Python 中的集群化：如何对唯一 id 对列表进行分组？

Question

I need to clusterize list of unique pairs of id which intersect between each other. Simplest example:

data_rows=[
    {'clid':1,'uid':'a'},
    {'clid':2,'uid':'b'},
    {'clid':3,'uid':'b'},
    {'clid':4,'uid':'c'},
    {'clid':4,'uid':'x'},
    {'clid':5,'uid':'d'},
    {'clid':5,'uid':'e'},
    {'clid':6,'uid':'d'},
    {'clid':6,'uid':'e'},
    {'clid':6,'uid':'f'},
]
# I transform data to this to this.
clid_dic = {1:['a'], 2:['b'],3:['b'], 4:['c','x'],5:['d','e'],6:['d','e','f']}
uid_dic = {'a':[1], 'b':[2,3], 'c':[4], 'x':[4], 'd':[5,6], 'e':[5,6], 'f':[6]}
# expected result
eid_dic = {
    1:{'clids':[1],'uids':['a']},
    2:{'clids':[2,3],'uids':['b']},
    3:{'clids':[4],'uids':['c','x']},
    4:{'clids':[5,6],'uids':['d','e','f']}
}

I'm constantly failing to create solution which will work on bigger list of pairs(>500.000) and not fall into recursion or other errors.
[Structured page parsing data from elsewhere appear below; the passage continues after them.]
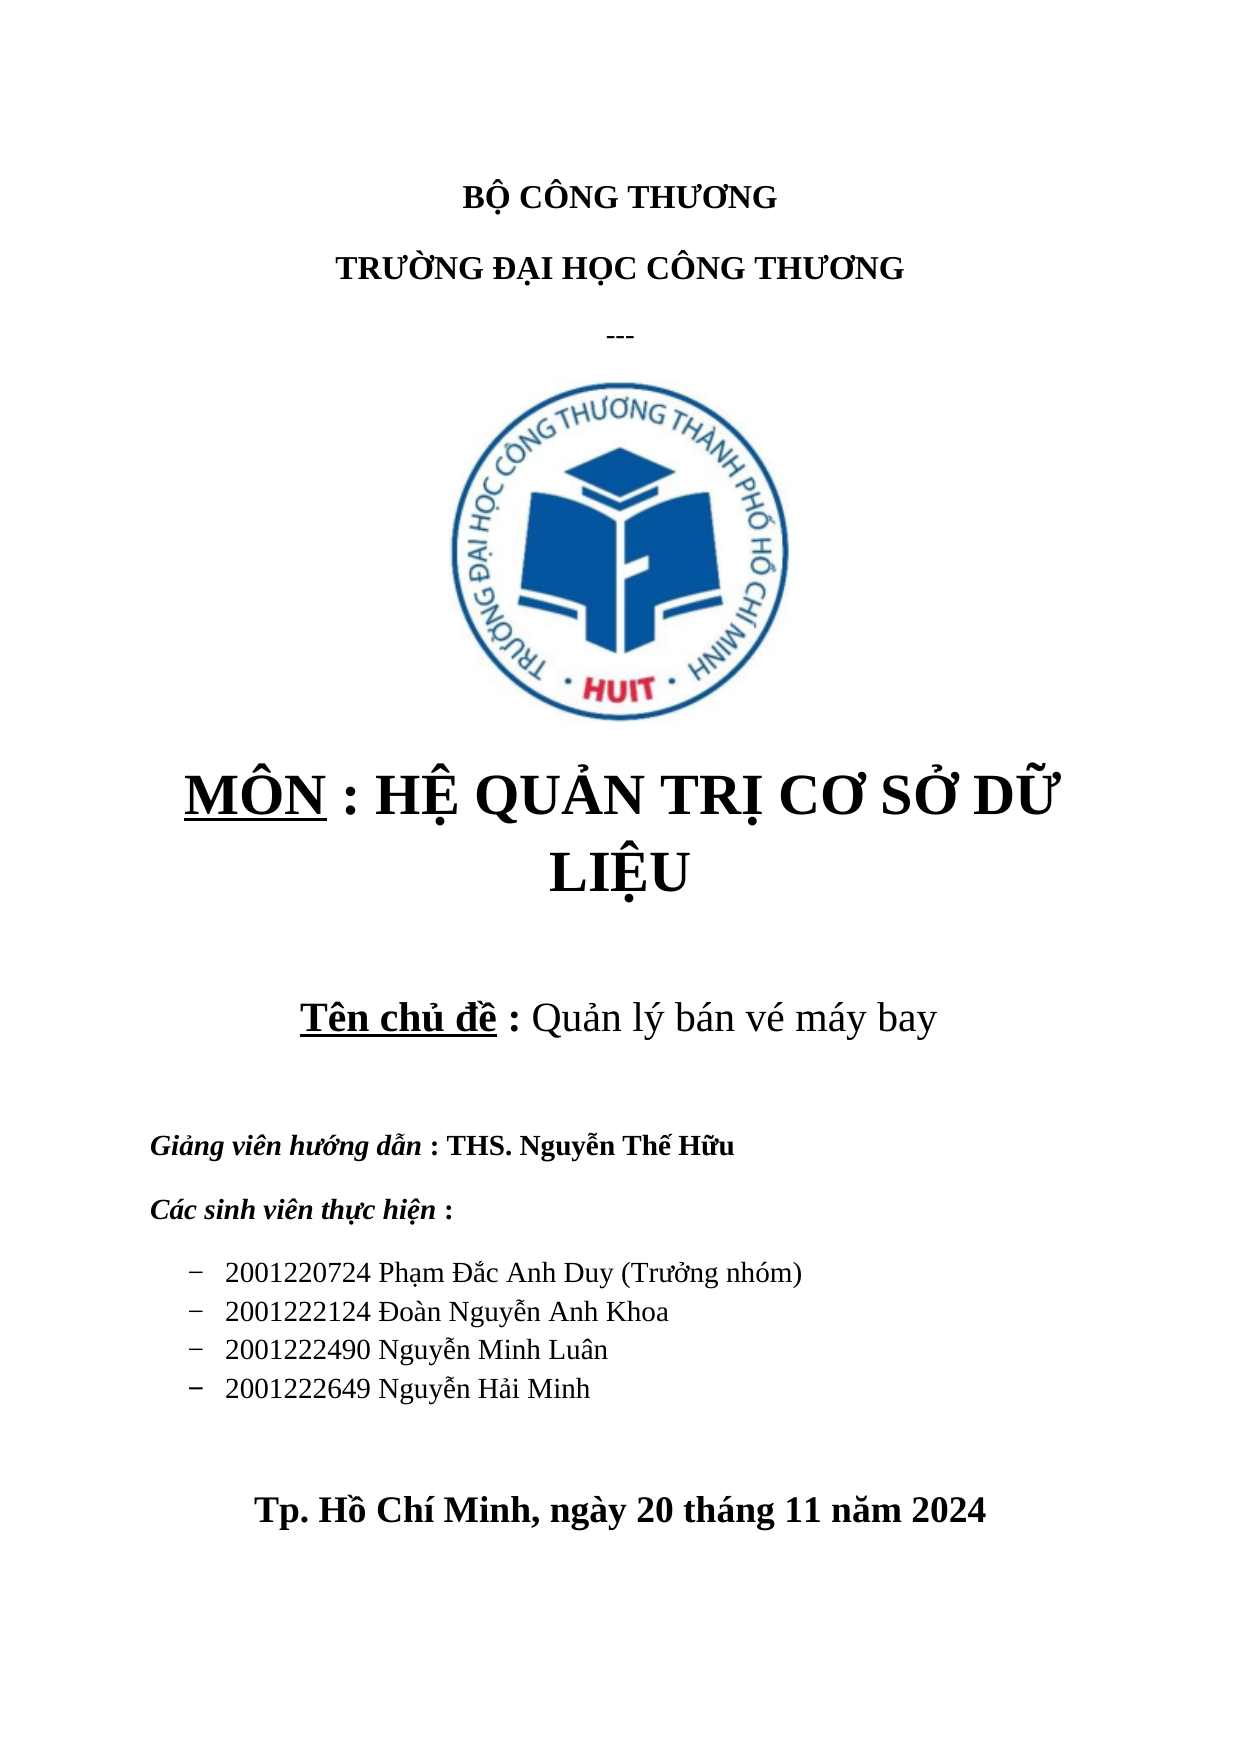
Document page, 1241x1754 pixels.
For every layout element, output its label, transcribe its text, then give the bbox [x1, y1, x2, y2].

list 2001222124 Đoàn Nguyễn Anh Khoa [187, 1294, 1090, 1327]
text BỘ CÔNG THƯƠNG [142, 175, 1098, 217]
text Các sinh viên thực hiện : [150, 1192, 1090, 1225]
text --- [150, 317, 1090, 351]
text MÔN : HỆ QUẢN TRỊ CƠ SỞ DỮ LIỆU [150, 759, 1090, 904]
text TRƯỜNG ĐẠI HỌC CÔNG THƯƠNG [150, 248, 1090, 287]
picture [448, 380, 792, 725]
text Tp. Hồ Chí Minh, ngày 20 tháng 11 năm 2024 [150, 1487, 1090, 1531]
list 2001222649 Nguyễn Hải Minh [187, 1371, 1090, 1404]
text Tên chủ đề : Quản lý bán vé máy bay [225, 993, 1090, 1041]
list 2001222490 Nguyễn Minh Luân [187, 1332, 1090, 1366]
text Giảng viên hướng dẫn : THS. Nguyễn Thế Hữu [150, 1128, 1090, 1162]
list 2001220724 Phạm Đắc Anh Duy (Trưởng nhóm) [187, 1255, 1090, 1289]
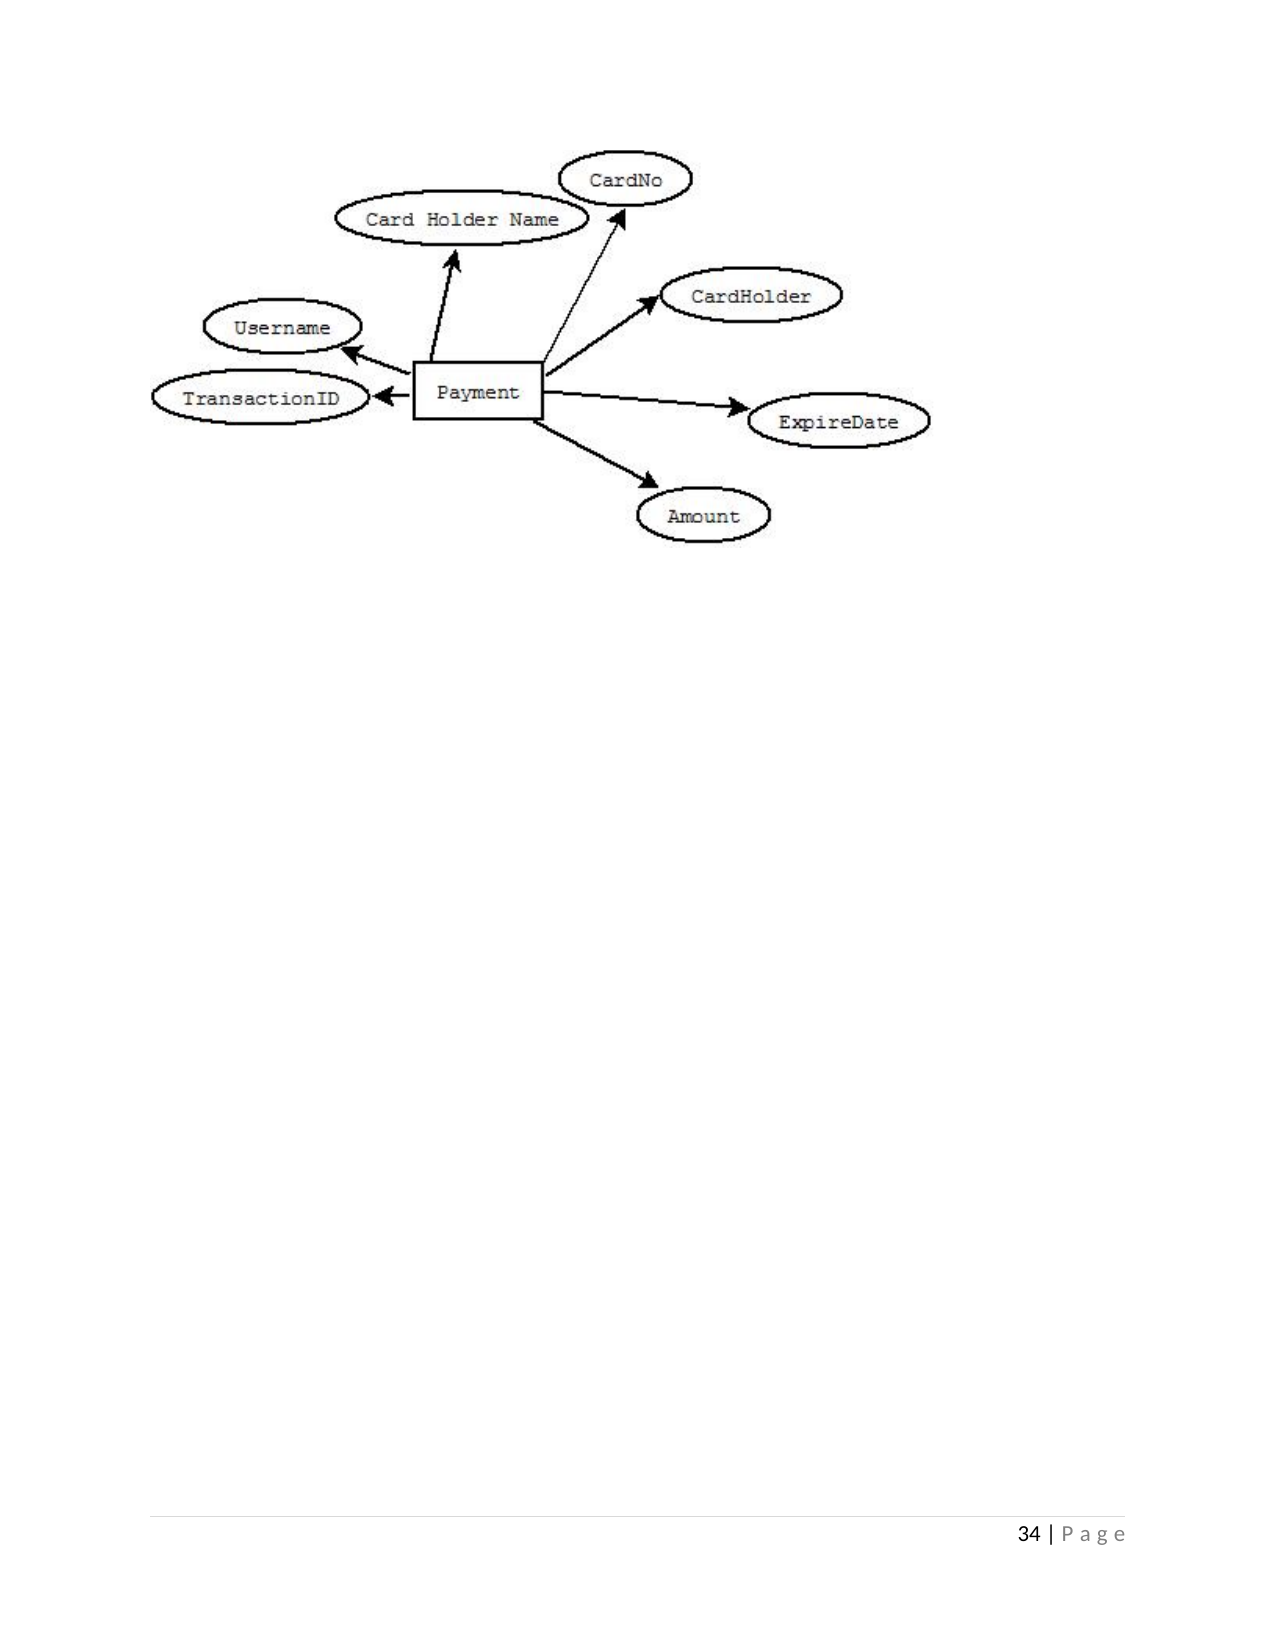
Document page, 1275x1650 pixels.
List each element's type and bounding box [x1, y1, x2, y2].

picture [150, 150, 934, 548]
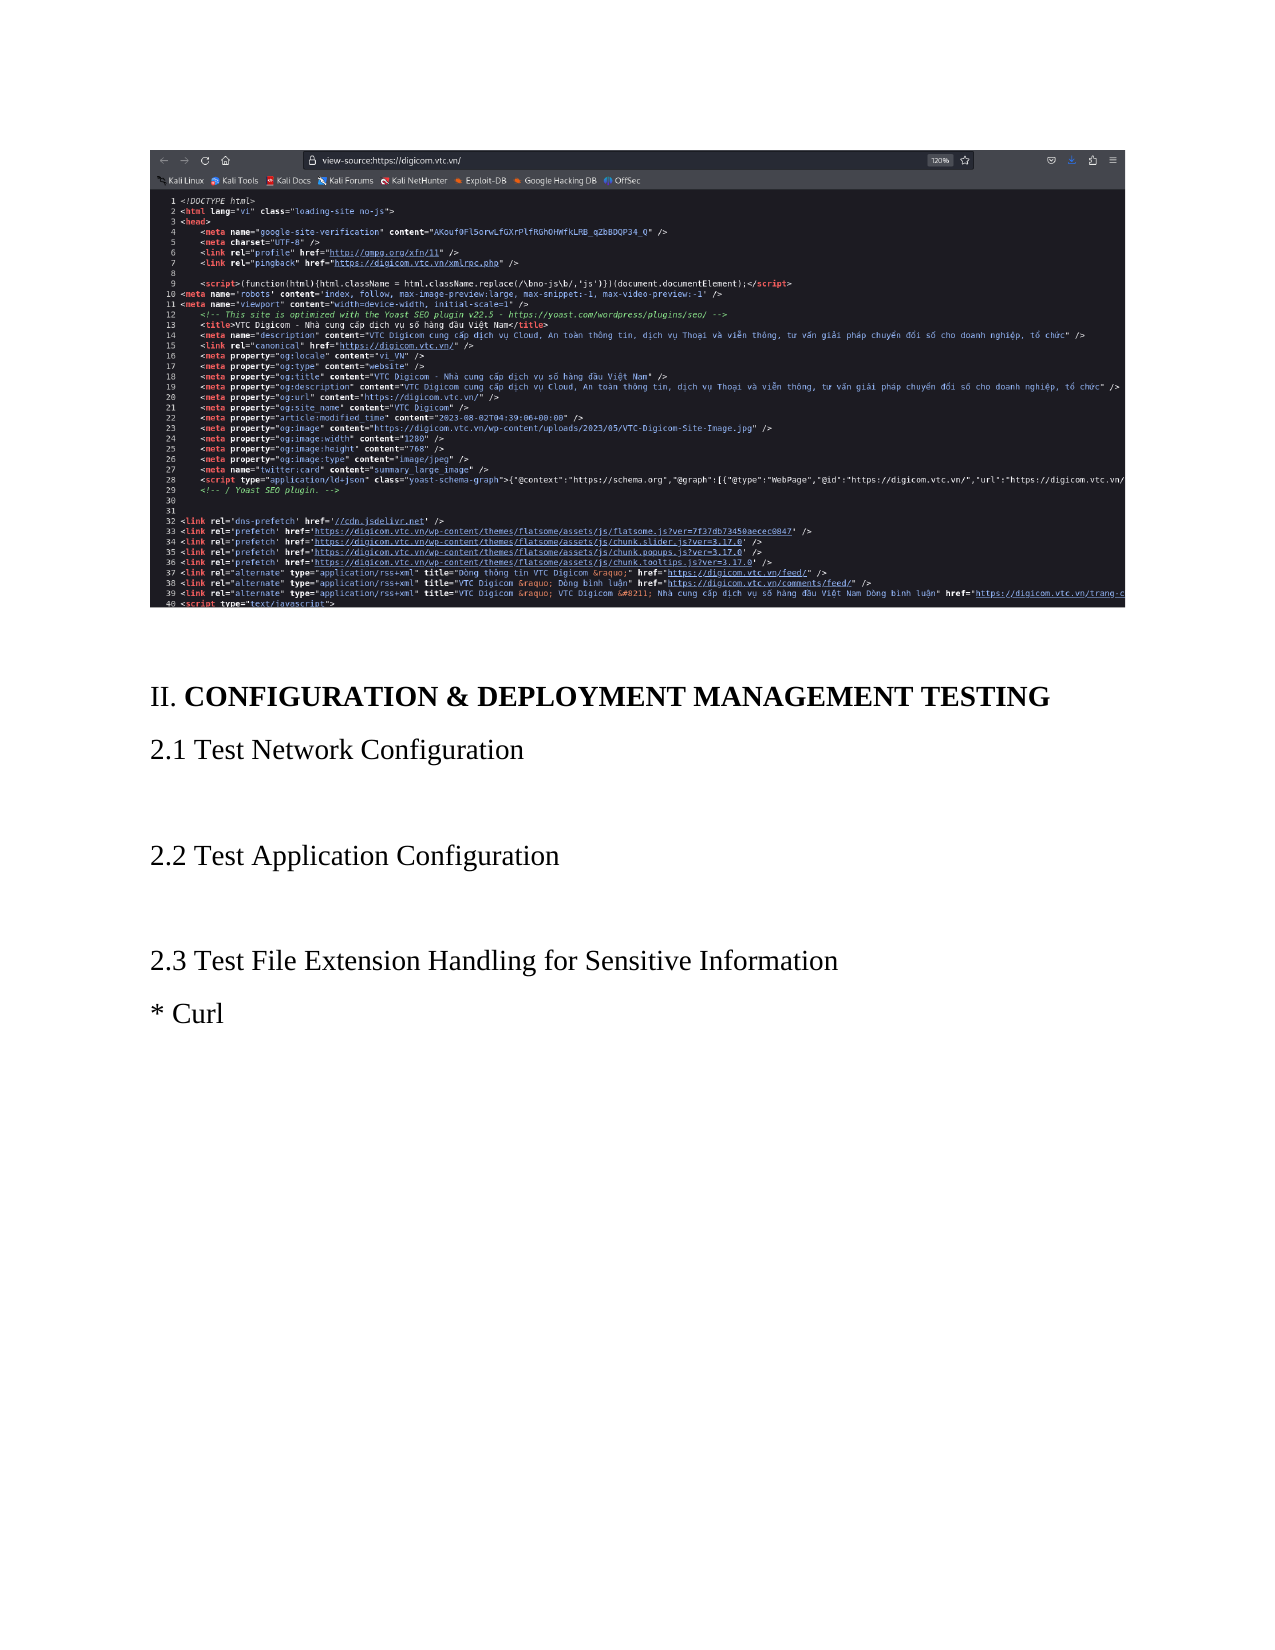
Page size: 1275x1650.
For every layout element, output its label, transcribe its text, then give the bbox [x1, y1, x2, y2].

text 2.1 Test Network Configuration [150, 732, 1125, 766]
text * Curl [150, 996, 1125, 1029]
text 2.3 Test File Extension Handling for Sensitive Information [150, 943, 1125, 977]
text 2.2 Test Application Configuration [150, 838, 1125, 871]
text II. CONFIGURATION & DEPLOYMENT MANAGEMENT TESTING [150, 679, 1125, 713]
picture [150, 150, 1125, 608]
My solution looks like this:

def crawl(clid):
    clids, uids = [],[]
    # add current clid to batch
    if clid not in clids: clids.append(clid)

    #collect its uids
    for uid in clid_dic[clid]:
        if uid not in uids: uids.append(uid)

    #remove from dic
    del clid_dic[clid]

    # collect new clids for each uid
    for uid in uids:
        if uid in uid_dic:
            for cld in uid_dic[uid]:
                if cld not in clids:
                    clids.append(cld)
    # for each collected clid call self
    for cld in clids:
        if cld in clid_dic:
            tmp  = crawl(cld)
            clids.extend([x for x in tmp[0] if x not in clids])
            uids.extend([x for x in tmp[1] if x not in uids])
    return(clids,uids)

def loop():
    i = 0
    eid_dic = {}
    while True:
        n = len(clid_dic)
        if n == 0: break
        i += 1
        clid = next(iter(clid_dic))
        tmp = crawl(clid)
        clids, uids= tmp[0], tmp[1]

        eid_dic[i] = {'clids': clids, 'uids': uids}
    print(eid_dic)
if __name__ == '__main__':
    loop()

It seems like basic task(to clusterize smth) but lack of experience and knowledge lead me to dead end.

Answer 1

If order of items is not a problem, here is one solution (using sets for clid_dic and uid_dic values):

data_rows=[
    {'clid':1,'uid':'a'},
    {'clid':2,'uid':'b'},
    {'clid':3,'uid':'b'},
    {'clid':4,'uid':'c'},
    {'clid':4,'uid':'x'},
    {'clid':5,'uid':'d'},
    {'clid':5,'uid':'e'},
    {'clid':6,'uid':'d'},
    {'clid':6,'uid':'e'},
    {'clid':6,'uid':'f'},
]

clid_dic = {}
uid_dic = {}
for d in data_rows:
    clid_dic.setdefault(d['clid'], set()).add(d['uid'])
    uid_dic.setdefault(d['uid'], set()).add(d['clid'])

eid_dic, cnt = {}, 1

while clid_dic:
    k, v = clid_dic.popitem()
    k = {k}

    to_remove = []
    for k2, v2 in clid_dic.items():
        if v & v2:
            v = v.union(v2)
            to_remove.append(k2)
    for k2 in to_remove:
        del clid_dic[k2]

    to_remove = []
    for k2, v2 in uid_dic.items():
        if k & v2:
            k = k.union(v2)
            to_remove.append(k2)
    for k2 in to_remove:
        del uid_dic[k2]

    eid_dic[cnt] = {'clids':list(k), 'uids':list(v)}
    cnt += 1

from pprint import pprint
pprint(eid_dic)

Prints:

{1: {'clids': [5, 6], 'uids': ['e', 'd', 'f']},
 2: {'clids': [4], 'uids': ['c', 'x']},
 3: {'clids': [2, 3], 'uids': ['b']},
 4: {'clids': [1], 'uids': ['a']}}